EXERCISE GOAL:
In the extract on Symmetric Aggregates below, list every distinct value that appears in the big_unique_number column.

EXTRACT PROVIDED:

The exact format that Symmetric Aggregates takes depends on the dialect of SQL that Looker is writing, but they’re all doing the same basic thing: If multiple rows have the same primary key, Symmetric Aggregates only counts them one time. It does this by using the little-known SUM DISTINCT and AVG DISTINCT functions that are part of the SQL standard.

To see how this happens, let’s take the calculation we did above and work it through with Symmetric Aggregates. Of the seven columns in the joined tables, we only need two—the one we’re aggregating (total) and the unique primary key for orders (order_id).

order_id | total
-----------------
1        | 50.36
1        | 50.36
2        | 24.12
2        | 24.12
2        | 24.12
3        | 50.36

Symmetric Aggregates takes the primary key—order_id in this case—and creates a very large number for each that is guaranteed to be unique but always give the same output for the same input. (It generally does this with a hashing function, the details of which are beyond the scope of this article.) So that’d look something like this:

big_unique_number        | total
---------------------------------
802959190063912          | 50.36
802959190063912          | 50.36
917651724816292          | 24.12
917651724816292          | 24.12
917651724816292          | 24.12
110506994770727          | 50.36

Then for each row, Looker does this:

SUM(DISTINCT big_unique_number + total) - SUM(DISTINCT big_unique_number)

LISTED RECORDS:
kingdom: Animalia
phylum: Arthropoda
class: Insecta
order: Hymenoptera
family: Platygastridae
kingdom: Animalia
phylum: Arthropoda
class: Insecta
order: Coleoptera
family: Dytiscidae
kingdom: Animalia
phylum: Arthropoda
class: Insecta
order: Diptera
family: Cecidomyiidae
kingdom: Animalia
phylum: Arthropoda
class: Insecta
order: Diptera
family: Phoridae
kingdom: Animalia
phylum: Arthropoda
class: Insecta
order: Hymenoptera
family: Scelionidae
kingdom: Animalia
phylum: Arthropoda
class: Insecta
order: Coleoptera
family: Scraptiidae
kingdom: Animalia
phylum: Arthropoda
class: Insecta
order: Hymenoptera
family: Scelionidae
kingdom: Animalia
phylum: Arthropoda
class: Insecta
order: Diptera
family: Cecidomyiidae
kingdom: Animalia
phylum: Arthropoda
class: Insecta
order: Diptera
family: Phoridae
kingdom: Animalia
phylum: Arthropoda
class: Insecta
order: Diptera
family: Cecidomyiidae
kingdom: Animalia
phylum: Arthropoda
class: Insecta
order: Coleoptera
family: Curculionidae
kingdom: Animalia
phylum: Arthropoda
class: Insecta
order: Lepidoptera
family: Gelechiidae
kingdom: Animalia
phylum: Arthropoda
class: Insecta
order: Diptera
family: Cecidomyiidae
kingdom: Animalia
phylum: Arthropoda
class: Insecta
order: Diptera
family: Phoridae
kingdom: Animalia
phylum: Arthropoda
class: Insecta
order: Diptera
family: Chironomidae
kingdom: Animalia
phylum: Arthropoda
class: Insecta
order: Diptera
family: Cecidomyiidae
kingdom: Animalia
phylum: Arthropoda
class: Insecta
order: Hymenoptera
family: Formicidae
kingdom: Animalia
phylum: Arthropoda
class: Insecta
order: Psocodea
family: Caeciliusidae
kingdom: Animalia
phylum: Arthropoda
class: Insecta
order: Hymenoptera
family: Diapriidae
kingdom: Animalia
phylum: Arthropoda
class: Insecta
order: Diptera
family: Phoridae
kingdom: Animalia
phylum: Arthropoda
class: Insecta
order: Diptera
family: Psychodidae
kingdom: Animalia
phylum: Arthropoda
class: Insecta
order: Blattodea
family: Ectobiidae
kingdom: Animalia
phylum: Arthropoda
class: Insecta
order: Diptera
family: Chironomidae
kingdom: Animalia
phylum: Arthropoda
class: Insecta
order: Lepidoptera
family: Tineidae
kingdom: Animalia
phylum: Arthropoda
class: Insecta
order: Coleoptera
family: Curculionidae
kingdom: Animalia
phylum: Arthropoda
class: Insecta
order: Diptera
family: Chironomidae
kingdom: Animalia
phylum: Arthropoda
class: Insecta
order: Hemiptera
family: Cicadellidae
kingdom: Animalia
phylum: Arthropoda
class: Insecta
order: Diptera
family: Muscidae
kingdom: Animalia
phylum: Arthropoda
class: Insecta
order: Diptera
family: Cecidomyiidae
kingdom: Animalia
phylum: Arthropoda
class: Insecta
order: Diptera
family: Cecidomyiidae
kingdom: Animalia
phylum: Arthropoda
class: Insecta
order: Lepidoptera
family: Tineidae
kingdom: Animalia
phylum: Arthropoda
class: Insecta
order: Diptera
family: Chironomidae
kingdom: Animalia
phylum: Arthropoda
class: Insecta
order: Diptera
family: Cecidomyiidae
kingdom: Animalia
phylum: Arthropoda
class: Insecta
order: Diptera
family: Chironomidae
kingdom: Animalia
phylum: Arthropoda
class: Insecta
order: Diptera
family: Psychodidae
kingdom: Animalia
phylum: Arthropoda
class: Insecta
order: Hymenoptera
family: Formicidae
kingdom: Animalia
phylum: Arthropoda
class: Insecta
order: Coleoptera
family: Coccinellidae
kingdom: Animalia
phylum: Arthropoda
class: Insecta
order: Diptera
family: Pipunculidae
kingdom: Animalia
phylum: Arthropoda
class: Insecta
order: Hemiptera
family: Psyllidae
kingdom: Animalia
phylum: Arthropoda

REPLY:
802959190063912
917651724816292
110506994770727